Items from a data source

★ ★ ★ ★ ★

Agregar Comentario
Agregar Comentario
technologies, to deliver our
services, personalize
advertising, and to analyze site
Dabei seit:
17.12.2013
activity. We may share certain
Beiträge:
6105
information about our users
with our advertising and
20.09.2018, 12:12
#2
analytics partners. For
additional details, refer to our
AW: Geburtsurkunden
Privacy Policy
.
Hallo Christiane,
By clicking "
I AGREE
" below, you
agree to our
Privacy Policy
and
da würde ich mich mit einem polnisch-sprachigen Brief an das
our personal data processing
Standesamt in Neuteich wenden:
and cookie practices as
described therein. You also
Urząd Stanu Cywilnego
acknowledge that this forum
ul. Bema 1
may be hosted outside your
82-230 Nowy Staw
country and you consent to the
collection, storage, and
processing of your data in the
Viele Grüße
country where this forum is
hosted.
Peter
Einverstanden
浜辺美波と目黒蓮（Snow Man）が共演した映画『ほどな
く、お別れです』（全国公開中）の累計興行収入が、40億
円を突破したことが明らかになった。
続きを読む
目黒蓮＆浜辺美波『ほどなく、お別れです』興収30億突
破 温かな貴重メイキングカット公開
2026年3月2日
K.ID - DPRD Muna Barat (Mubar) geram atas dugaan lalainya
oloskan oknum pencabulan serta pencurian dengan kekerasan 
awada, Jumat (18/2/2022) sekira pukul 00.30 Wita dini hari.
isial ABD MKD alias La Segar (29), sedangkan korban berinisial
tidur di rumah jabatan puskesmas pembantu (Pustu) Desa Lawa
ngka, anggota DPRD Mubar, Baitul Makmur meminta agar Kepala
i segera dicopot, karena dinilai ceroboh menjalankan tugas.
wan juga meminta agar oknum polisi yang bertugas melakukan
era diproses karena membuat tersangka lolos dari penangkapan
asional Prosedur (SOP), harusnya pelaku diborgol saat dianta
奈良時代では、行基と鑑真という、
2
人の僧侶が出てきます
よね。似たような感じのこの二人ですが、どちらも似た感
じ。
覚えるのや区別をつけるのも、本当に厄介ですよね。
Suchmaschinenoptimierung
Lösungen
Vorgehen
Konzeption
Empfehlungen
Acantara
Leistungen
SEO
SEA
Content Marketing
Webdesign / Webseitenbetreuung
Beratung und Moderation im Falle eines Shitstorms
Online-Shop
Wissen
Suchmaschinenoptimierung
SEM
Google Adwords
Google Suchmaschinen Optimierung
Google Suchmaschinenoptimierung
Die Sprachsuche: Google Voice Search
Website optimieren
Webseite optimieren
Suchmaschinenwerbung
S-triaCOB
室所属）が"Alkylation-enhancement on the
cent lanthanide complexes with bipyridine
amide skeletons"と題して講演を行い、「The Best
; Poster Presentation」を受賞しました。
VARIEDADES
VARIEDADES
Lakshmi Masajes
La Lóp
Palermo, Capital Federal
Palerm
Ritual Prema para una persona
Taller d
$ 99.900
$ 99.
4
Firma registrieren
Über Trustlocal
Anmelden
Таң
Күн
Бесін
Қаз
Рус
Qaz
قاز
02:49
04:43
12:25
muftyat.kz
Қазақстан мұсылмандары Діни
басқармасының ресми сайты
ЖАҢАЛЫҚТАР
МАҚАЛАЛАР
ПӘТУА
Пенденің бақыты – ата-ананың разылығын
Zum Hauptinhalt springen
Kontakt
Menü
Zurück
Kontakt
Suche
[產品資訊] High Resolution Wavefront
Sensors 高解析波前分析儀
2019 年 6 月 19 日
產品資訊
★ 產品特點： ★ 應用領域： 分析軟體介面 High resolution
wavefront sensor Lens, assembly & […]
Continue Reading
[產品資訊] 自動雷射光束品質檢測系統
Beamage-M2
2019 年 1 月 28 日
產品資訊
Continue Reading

★ ★ ★ ★ ★

- WHAT YOU WILL DO: The word "this" appears on some lines of the data above; say how many such lines there are, with nothing else.

- OUTPUT OF THE TASK: 2